Da ich zuerst mit mir und meinem Leben beschäftigt war, musste ich lernen, mir bessere Fragen zu stellen. Statt: Warum ist mir das passiert (mein Leben)? Was will mir das Leben damit mitteilen (das Leben)? Statt: Warum habe ich mir das angetan (mein Leben)? Wofür war das Ganze gut (das Leben)? Zugegeben, das war alles andere als leicht – es war eine harte Denkschule.
Die Inhalte dieser Denkschule müssen drei Aufnahmekriterien bestehen. Erstens müssen sie mich beim Nachdenken zum Handeln inspirieren. Denn Inspiration ist der Wegweiser kluger Reflexion. Zweitens müssen sie nach der Handlung die gewünschten Ergebnisse bringen. Und drittens müssen sie für die Kunden unserer Akademie ebenfalls die gewünschten Ergebnisse liefern. Erst dann traue ich mich, darüber zu schreiben und zu reden.
Und das heißt noch lange nicht, dass ich diese Prinzipien selber immer beherrsche. Oft genug scheitere ich bei deren Anwendung. Doch es gelingt mir immer öfter, danach zu leben. Denn es geht nicht um Perfektion. Es geht nicht um ein perfektes Leben. Es geht um ein stimmiges Leben. Ein berufenes Leben. Aus meiner Sicht geht es nicht darum, was »ich will« oder »nicht will«. Es geht darum, »für was ich gemeint bin«. Das ist ein ganz anderer Tenor. Ein Leben voller Sinn und Berufung. Dieser Lebenssinn entspringt einer sehr individuellen Selbstfindung. Und diese Reise nach innen macht jedes Leben spannend. Davon bin ich überzeugt.

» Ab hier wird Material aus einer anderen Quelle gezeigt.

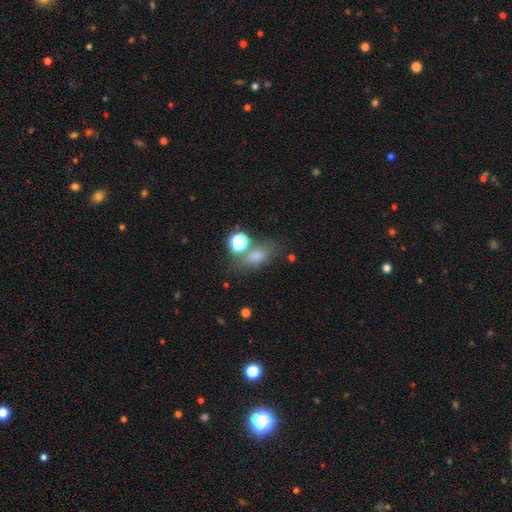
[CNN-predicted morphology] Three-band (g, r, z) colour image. It shows a smooth galaxy with no disk features (63%) that is in between round and cigar-shaped (65%). Merging: none (61%).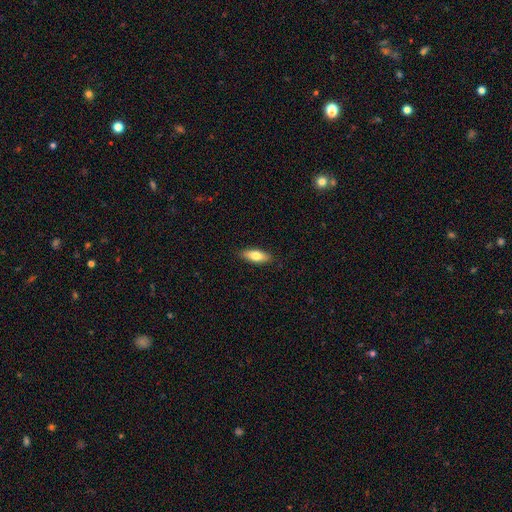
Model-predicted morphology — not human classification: smooth-or-featured: smooth: 76% | featured or disk: 18% | star or artifact: 6%
  how-rounded: in between: 71% | cigar-shaped: 27% | round: 2%
  merging: none: 88% | minor disturbance: 9% | major disturbance: 2% | merger: 1%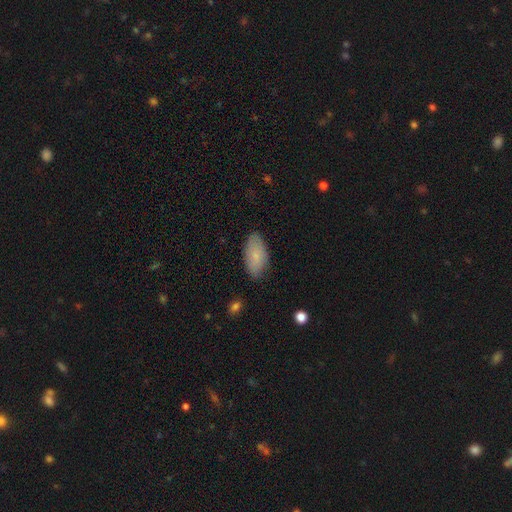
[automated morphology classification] Smooth or featured? smooth (79%)
How rounded? in between (93%)
Merging? none (82%)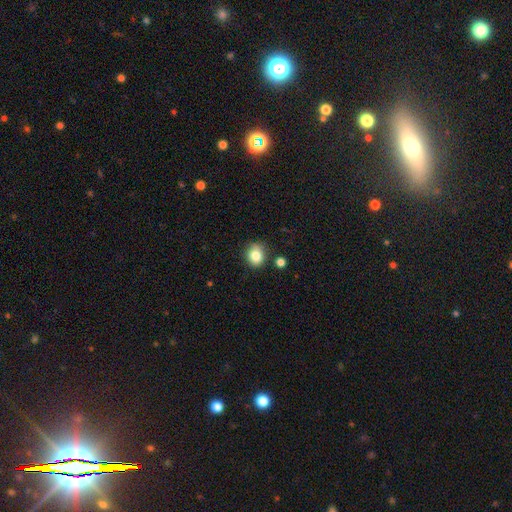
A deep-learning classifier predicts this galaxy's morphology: Smooth or featured: smooth — 83% (star or artifact — 10%)
How rounded: round — 65% (in between — 34%)
Merging: none — 74% (minor disturbance — 17%)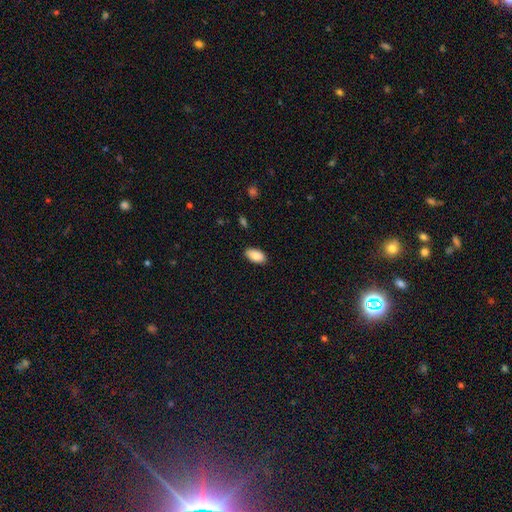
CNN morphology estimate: Smooth or featured?
  - smooth: 87% *
  - star or artifact: 7%
  - featured or disk: 6%
How rounded?
  - in between: 94% *
  - round: 3%
  - cigar-shaped: 3%
Merging?
  - none: 88% *
  - minor disturbance: 9%
  - major disturbance: 2%
  - merger: 1%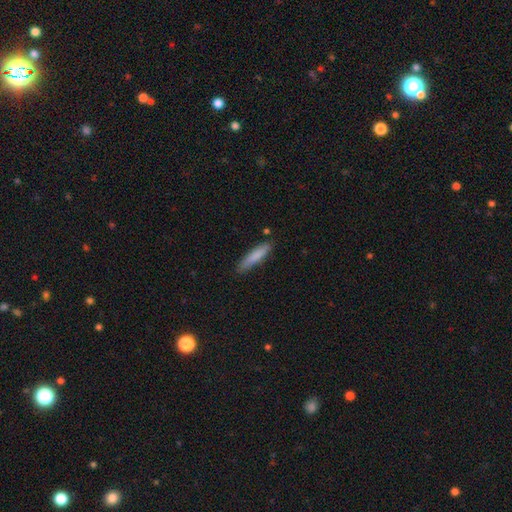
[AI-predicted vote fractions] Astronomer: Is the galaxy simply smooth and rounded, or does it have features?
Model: smooth — 81%.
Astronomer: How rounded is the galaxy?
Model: cigar-shaped — 85%.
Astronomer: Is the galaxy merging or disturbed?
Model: none — 80%.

Ich möchte nicht der sein, den meine Eltern in mir sehen. Ich möchte auch nicht der sein, den mein Partner in mir sehen will. Oder mein Chef. Oder die Gesellschaft. Und ich bin auch nicht der, der ich einmal war. Ich bin der, der ich bin!
In diesen Sätzen liegt für mich die Kraft eines freien und selbstbestimmten Lebens. Meine Überzeugung ist es, dass genau diese Gedanken für jeden Menschen jeden Tag immer wichtiger werden. Von dem Tag an, an dem wir über »unser Dasein« anfangen nachzudenken, bis zu unserem Tod. Denn es geht in Zukunft nicht um höher, schneller, weiter; sondern um flexibler, klarer, tiefer. Um dahin zu kommen, müssen wir lernen zu verstehen, ohne dass wir uns dem Druck aussetzen, auch einverstanden zu sein.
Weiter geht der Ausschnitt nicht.